9 MILLION HOURS Wasted on Facebook by Southampton Students in 2010

Sean Parker: “We lived in farms, then we lived in cities, and now we’re gonna live on the internet!”


The year of 2010, more commonly referred to as the year of Facebook. In the summer, the website surpassed 500 million users. Headlines such as “Planet Facebook”, and “If Facebook were a Country, it would be the third biggest in the World” were thrown around left right and centre.

There has been the introduction of ‘like’ buttons all over the web, countless new updates to the website, the most recent profile updates being particularly noteable:

The latest profile update has seen techies 'hack' their profiles into art

If you can remember back to all the ‘privacy outrage’ earlier in the year, which led to the worldwide ‘Quit Facebook Day‘, it was a huge flop. Only 30,000 users quit the website, approximately 0.006% of users.

More recently we’ve had The Social Nework film, detailing the story of the founding of Facebook, which has escalated Mark Zuckerberg, the site’s founder, to true celebrity status. He won ‘Person of the Year‘ award in Time Magazine, beating Julian Assange, the founder of Wikileaks, and the Chilean Miners.

Jesse Eisenberg (Mark Zukerberg) & Justin Timberlake (Sean Parker) in The Social Network

Now out of all this fantastic news for Facebook, there is one statistic that stands above the rest. Research conducted by the Soton Tab has confirmed that the average Southampton student spent AT LEAST 1 HOUR on Facebook every single day in 2010.

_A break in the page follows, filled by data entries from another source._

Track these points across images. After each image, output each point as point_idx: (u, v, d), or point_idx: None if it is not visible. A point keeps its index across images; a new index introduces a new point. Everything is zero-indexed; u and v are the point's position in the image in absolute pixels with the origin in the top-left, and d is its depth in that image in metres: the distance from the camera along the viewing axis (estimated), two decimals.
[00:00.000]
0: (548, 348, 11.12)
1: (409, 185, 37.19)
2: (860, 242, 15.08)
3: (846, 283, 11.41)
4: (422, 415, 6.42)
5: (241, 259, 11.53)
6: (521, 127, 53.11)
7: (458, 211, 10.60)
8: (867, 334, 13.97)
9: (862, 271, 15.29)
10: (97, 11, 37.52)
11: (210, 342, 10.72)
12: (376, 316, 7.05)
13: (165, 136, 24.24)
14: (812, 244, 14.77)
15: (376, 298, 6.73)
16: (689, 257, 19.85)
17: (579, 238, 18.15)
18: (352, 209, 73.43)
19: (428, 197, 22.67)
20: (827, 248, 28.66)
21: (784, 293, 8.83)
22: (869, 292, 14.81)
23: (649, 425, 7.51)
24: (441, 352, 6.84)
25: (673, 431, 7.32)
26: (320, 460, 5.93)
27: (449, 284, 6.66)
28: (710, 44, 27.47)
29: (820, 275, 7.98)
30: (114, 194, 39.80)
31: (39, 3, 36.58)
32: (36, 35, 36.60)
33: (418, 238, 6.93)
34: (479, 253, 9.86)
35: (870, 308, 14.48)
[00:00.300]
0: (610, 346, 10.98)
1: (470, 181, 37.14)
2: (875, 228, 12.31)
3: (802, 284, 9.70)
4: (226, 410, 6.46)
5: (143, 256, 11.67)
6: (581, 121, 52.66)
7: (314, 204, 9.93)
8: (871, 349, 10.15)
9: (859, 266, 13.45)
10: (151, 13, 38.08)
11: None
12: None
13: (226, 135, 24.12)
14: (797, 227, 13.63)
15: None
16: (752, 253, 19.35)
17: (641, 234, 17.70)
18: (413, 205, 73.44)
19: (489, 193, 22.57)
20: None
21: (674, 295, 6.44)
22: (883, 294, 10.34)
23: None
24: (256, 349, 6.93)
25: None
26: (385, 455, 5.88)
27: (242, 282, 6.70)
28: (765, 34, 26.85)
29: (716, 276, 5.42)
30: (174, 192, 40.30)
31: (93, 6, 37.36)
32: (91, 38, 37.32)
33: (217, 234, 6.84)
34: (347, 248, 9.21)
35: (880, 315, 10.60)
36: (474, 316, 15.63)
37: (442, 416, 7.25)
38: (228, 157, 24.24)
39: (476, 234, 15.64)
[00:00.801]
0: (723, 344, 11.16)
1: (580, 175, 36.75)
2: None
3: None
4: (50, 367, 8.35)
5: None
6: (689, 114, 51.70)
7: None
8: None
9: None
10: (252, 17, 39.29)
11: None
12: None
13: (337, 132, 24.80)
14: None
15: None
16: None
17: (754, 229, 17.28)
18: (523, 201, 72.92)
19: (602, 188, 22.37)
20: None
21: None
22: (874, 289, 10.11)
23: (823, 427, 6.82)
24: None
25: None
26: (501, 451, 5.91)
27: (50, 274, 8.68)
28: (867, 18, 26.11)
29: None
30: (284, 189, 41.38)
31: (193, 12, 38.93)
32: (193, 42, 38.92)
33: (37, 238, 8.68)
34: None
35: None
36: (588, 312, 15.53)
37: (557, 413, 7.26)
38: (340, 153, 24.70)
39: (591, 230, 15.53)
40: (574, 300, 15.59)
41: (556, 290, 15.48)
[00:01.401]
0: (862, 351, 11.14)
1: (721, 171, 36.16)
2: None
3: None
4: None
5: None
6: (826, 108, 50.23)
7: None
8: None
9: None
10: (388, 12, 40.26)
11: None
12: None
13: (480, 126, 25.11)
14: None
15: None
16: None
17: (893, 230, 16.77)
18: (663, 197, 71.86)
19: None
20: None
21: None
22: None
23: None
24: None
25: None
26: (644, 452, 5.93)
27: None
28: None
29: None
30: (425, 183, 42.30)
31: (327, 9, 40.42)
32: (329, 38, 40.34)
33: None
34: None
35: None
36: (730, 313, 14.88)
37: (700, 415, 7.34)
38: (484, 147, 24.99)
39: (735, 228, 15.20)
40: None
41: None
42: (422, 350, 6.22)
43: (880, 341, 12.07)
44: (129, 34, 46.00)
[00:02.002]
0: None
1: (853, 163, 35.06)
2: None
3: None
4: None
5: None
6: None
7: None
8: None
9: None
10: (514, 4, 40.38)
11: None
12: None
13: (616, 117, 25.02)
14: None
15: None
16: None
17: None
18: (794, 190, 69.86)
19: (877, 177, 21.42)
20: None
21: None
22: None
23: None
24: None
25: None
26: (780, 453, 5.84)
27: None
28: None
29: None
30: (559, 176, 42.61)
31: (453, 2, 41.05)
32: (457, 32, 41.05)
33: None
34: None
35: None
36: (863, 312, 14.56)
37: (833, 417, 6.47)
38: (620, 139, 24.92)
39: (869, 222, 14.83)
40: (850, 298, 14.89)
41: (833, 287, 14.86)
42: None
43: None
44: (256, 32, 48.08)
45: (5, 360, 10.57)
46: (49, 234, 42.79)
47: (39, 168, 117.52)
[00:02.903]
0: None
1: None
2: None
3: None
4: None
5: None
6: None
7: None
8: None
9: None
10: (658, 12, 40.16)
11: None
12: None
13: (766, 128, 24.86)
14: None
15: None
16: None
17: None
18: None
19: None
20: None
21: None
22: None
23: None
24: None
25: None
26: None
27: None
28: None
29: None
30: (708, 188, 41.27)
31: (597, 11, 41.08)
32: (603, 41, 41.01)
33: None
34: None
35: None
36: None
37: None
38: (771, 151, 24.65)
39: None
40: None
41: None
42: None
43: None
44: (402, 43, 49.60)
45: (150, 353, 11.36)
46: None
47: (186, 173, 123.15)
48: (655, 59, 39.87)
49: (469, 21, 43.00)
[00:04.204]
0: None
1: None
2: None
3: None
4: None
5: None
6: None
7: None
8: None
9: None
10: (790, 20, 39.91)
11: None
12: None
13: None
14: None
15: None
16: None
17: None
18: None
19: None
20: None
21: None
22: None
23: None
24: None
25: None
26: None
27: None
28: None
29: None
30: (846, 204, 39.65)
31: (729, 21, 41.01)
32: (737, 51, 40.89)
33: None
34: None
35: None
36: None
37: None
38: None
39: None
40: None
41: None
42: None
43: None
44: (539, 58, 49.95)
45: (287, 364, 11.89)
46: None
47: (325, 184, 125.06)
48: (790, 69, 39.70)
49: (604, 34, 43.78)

Now this doesn’t sound too bad, right? Think again. There are around 25,000 students in Southampton University – meaning that in total Southampton students wasted over 9 MILLION hours on the website.

It is impossible to wander through the library without seeing Facebook open on a computer screen

To quote Sean Parker from The Social Network, “We lived in farms, then we lived in cities, and now we’re gonna live on the internet!”

Scarily, Sean might have actually had a point when he said this.